[Records supplied — start]

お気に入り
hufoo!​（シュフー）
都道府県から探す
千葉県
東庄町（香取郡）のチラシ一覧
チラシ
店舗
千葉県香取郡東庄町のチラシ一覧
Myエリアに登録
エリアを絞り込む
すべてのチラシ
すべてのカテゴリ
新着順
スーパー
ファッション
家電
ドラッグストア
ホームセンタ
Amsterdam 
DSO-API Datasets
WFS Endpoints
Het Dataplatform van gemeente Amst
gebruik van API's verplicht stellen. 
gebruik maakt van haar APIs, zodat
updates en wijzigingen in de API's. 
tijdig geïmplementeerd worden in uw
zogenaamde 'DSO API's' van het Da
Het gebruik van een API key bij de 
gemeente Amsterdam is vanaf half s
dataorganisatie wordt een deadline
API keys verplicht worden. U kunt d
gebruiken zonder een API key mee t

[Records supplied — finish]

> **Work request**:
Return every line from the records above that holds the word "Amsterdam".

> **Exercise output**:
Amsterdam 
gemeente Amsterdam is vanaf half s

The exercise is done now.